* TEXT PROVIDED *
——
Clinical practice principles for the nutrition care of patients with cancer

Conclusion/relevance

Malnutrition, muscle loss, and cachexia in cancer impact patient and healthcare outcomes. Using multimodal supportive interventions that include nutrition and exercise are associated with preventing and treating these comorbidities and improving outcomes. Delivering this level of care is achievable when societies’ recommendations become part of standard clinical practice and an MDT is involved. Early and systematic screening for malnutrition risk using validated tools and EHR/EMR technology when available is quick, feasible, and sustainable, with at-risk patients promptly referred to dietitians for assessment and intervention. The MDT approach to nutrition care in oncology is associated with improved screening, assessment, access to comprehensive care and enhances communication and collaboration within the MDT, thus improving patient care overall. Patient-centered nutrition care is at the core of MDT and is an important strategy to improve nutrition status and maintain quality of life for all patients with cancer.
——
* RECORD SET *
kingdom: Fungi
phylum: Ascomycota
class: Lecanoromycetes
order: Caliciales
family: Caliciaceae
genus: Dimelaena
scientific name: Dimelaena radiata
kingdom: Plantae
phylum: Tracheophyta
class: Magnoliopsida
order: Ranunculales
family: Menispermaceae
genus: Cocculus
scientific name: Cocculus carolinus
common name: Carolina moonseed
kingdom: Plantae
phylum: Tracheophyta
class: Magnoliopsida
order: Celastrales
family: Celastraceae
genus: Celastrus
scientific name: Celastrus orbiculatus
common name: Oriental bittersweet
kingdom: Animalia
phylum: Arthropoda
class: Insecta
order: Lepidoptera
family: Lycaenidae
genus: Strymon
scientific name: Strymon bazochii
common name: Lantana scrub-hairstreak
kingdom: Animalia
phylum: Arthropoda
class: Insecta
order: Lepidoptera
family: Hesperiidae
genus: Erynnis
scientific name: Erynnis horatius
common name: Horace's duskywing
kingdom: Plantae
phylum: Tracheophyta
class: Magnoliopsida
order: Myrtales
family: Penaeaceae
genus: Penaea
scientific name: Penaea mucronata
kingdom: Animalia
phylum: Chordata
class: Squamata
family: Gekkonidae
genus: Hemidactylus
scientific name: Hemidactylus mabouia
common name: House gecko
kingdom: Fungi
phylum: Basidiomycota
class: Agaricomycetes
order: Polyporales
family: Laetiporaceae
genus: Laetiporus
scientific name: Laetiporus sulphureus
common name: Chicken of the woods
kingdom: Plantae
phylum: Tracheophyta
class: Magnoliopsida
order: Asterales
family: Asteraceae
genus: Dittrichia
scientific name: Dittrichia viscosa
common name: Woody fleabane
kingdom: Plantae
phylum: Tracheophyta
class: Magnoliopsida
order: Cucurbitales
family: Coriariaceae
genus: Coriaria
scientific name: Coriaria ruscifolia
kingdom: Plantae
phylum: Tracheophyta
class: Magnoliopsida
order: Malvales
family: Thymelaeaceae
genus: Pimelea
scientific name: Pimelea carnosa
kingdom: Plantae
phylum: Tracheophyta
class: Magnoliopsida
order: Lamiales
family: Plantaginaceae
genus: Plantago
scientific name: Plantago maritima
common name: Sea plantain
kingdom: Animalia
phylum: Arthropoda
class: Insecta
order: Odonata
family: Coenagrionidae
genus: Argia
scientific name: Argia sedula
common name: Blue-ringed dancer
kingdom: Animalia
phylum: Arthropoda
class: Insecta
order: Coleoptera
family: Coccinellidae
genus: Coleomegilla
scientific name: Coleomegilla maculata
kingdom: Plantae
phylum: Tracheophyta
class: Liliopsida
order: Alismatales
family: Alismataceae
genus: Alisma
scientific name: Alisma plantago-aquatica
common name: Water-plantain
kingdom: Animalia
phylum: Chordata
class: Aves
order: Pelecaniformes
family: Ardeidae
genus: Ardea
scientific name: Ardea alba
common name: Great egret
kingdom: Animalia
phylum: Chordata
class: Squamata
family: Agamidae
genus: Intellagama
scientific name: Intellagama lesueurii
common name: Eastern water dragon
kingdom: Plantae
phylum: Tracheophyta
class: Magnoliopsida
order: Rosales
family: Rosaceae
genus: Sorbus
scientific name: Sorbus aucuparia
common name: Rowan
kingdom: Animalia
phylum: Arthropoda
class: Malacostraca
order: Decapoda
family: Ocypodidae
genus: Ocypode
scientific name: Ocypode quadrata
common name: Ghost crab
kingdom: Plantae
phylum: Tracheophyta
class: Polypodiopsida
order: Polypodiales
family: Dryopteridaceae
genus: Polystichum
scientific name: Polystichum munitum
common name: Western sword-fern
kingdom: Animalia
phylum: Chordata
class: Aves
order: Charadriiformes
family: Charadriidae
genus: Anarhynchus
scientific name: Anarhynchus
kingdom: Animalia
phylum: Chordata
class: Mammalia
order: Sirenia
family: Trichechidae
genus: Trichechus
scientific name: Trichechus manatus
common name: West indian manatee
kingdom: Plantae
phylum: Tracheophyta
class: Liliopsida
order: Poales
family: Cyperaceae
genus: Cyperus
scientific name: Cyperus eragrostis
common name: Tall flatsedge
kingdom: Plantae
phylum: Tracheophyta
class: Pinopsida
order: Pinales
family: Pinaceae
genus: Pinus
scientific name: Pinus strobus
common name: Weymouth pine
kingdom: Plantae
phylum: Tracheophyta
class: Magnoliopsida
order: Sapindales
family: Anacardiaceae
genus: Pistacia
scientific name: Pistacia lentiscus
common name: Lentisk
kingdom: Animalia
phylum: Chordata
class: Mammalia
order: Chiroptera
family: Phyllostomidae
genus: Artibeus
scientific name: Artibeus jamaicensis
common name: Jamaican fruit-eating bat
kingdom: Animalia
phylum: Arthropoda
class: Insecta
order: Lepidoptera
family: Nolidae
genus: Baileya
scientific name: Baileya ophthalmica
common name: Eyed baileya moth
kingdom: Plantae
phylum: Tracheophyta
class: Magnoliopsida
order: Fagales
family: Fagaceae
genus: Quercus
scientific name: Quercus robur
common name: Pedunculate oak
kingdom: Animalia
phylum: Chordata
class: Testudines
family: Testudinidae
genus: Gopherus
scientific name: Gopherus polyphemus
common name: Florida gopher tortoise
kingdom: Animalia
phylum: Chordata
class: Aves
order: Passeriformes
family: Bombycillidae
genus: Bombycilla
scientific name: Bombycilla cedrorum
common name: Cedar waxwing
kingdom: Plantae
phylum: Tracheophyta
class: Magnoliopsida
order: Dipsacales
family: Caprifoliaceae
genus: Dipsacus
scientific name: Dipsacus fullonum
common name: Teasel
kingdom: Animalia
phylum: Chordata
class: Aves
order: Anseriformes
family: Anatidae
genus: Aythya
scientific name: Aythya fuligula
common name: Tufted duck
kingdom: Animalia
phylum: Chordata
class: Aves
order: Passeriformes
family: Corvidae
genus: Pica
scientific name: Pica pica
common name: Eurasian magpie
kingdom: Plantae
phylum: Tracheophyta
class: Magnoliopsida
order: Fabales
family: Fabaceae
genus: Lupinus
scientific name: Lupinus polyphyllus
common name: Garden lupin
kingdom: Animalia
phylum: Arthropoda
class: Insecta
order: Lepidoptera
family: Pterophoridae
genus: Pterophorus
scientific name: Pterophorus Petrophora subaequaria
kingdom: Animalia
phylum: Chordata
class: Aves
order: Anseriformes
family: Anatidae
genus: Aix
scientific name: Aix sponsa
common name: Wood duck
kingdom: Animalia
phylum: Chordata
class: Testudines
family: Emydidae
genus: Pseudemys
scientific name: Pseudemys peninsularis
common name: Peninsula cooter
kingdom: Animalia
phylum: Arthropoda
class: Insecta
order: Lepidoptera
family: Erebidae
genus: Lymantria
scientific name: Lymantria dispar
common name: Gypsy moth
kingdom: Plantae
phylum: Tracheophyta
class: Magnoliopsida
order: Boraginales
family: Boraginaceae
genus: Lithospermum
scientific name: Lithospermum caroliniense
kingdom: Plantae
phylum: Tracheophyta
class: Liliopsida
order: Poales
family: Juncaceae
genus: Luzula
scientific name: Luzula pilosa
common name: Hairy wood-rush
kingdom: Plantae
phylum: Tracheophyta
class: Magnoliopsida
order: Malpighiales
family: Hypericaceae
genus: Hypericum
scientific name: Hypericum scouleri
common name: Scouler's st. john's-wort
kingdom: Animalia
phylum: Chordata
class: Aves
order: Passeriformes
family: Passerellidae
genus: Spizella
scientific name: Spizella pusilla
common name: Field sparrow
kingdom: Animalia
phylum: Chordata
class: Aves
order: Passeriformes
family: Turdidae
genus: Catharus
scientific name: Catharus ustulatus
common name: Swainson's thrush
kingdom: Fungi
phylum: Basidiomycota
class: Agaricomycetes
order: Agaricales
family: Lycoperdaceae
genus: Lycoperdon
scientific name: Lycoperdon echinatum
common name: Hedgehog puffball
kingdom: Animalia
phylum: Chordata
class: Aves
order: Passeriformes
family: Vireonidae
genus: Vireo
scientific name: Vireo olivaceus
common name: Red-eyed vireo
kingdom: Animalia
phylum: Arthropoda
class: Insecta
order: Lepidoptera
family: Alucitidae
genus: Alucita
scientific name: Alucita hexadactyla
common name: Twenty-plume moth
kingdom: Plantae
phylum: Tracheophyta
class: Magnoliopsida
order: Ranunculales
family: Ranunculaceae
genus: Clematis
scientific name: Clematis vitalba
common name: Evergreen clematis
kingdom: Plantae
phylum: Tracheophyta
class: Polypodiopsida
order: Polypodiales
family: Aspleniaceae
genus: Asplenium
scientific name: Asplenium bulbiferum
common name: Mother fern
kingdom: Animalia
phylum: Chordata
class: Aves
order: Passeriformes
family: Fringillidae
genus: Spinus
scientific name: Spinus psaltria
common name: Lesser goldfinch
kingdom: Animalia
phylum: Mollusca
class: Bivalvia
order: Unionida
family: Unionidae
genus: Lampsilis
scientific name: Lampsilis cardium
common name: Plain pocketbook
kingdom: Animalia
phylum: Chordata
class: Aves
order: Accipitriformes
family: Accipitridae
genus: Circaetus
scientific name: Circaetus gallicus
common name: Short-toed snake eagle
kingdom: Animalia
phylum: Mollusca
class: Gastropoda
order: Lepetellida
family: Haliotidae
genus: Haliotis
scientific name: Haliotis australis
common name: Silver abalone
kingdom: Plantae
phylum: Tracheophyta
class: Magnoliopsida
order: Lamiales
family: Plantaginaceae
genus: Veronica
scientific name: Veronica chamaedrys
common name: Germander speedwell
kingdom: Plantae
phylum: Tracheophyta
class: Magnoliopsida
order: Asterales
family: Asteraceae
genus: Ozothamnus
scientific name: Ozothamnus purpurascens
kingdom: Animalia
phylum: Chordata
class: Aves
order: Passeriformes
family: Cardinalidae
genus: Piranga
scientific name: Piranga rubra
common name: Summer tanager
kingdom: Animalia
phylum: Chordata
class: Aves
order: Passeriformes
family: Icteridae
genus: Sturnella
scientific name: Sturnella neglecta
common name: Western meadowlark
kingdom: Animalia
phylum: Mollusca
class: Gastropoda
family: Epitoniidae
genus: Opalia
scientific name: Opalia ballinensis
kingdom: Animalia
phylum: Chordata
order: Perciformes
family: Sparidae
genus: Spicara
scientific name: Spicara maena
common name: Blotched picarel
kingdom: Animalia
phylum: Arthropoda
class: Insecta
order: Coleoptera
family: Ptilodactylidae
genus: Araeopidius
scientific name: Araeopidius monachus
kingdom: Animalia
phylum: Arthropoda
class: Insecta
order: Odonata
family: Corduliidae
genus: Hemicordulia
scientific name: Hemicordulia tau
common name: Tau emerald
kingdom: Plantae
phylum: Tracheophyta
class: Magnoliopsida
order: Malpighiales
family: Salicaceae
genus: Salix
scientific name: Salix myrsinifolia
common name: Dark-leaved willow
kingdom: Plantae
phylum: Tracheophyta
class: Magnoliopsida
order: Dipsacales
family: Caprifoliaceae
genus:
——
* WORK REQUEST 1 *
According to the text on nutrition care in cancer, why does the MDT approach improve patient care overall? Answer in one to three sentences.
* WORK REQUEST 2 *
List every condition that the text on nutrition care in cancer says impacts patient and healthcare outcomes in cancer.
The rows have nothing to do with the text on nutrition care in cancer.

* RESULT 1 *
The MDT approach is associated with improved screening, assessment, and access to comprehensive care. It also enhances communication and collaboration within the MDT, and these together improve patient care overall.

* RESULT 2 *
- Malnutrition
- Muscle loss
- Cachexia